Com Luiza, a brasileira que estava no Canadá, os números foram extrapolados. O vídeo em que é citada por seu pai, o colunista social Gerardo Rabello, teve o dobro de visualizações: 5,7 milhões até a semana passada - quando ninguém mais queria ouvir falar da menina. Seu vídeo havia sido publicado só dez dias antes.
Segundo Eco Moliterno, diretor de criação digital da Africa - a agência que usou o video do bebê Micah, com mais de 34 milhões de visualizações no YouTube, para uma campanha do banco Itaú na TV, no YouTube, tudo acontece muito rápido para 'bombar' e também muito rápido para ficar velho. Desde que foi lançada, há 20 dias, a propaganda já acumula 9,1 milhões de exibições e vem sendo considerada uma sucesso.
O que, afinal, faz o limite entre êxito e fracasso quando a propaganda usa o YouTube? A resposta, segundo publicitários consultados pelo Estado, depende de como o site é usado.

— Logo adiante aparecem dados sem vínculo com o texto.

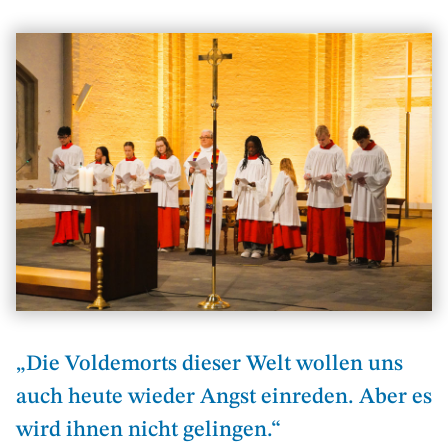
„Die Voldemorts dieser Welt wollen uns
auch heute wieder Angst einreden. Aber es
wird ihnen nicht gelingen.“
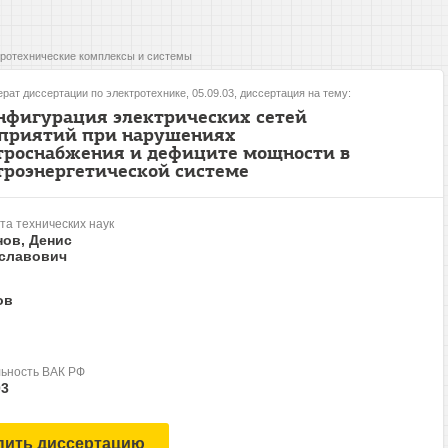
ротехнические комплексы и системы
рат диссертации по электротехнике, 05.09.03, диссертация на тему:
нфигурация электрических сетей
приятий при нарушениях
троснабжения и дефиците мощности в
троэнергетической системе
та технических наук
нов, Денис
славович
ов
ьность ВАК РФ
03
пить диссертацию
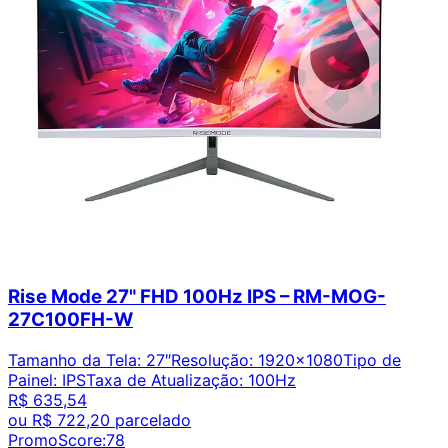
Rise Mode 27" FHD 100Hz IPS – RM-MOG-
27C100FH-W
Tamanho da Tela
:
27″
Resolução
:
1920x1080
Tipo de
Painel
:
IPS
Taxa de Atualização
:
100Hz
R$ 635,54
ou
R$ 722,20
parcelado
PromoScore:
78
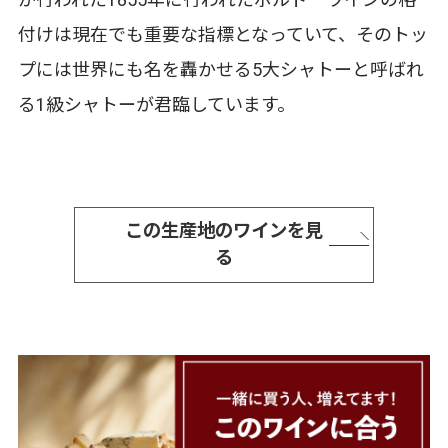
が行われた1855年に行われたボルドーワインの格
付けは現在でも重要な指標となっていて、そのトッ
プには世界にも名を轟かせる5大シャトーと呼ばれ
る1級シャトーが君臨しています。
この生産地のワインを見
る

Três formas. Há, segundo o diretor de contas digitais da Ogilvy, Daniel Tártaro, basicamente três maneiras de se usar o YouTube na propaganda. A primeira é a mais simples: publicar no site gravações feitas para a TV, continuações de comerciais televisivos ou filmes exclusivos para o site. Nesses casos, a intenção é "estudar" a audiência da peça. Tártaro diz que o YouTube tem ferramentas que mostram quantas vezes uma pessoa viu o filme, se viu inteiro, se repetiu partes para entender melhor ou se largou o vídeo na metade. Ele afirma que são informações que ajudam muito na produção do material de campanha.
Os banners de anúncios também são um recurso muito usado e servem, muitas vezes, como chamariz para que o consumidor clique em um filme do produto anunciado.
Marcelo Tripoli, presidente da agência digital iThink, diz que o conteúdo desse filme, porém, não pode ser qualquer coisa. De acordo com ele, a propaganda no YouTube só funciona se tiver algum conteúdo relevante para quem assiste, seja ele de entretenimento, de informação ou sobre qualquer outro assunto.
A terceira forma - e a mais arriscada - é usar o próprio conteúdo de vídeos do Youtube. A técnica é conhecida como "hijack", ou seja, a propaganda "sequestra" conteúdos de conhecimento público, aproveitando a popularidade do assunto, numa tentativa de se aproximar do grande público. Tártaro epxlica que é preciso ser muito rápido para fazer isso, porque os assuntos morrem depressa demais na internet. Se a propaganda pega a rabeira da popularidade do assunto, ela tem o feito reverso: em vez de agradar, cria rejeição.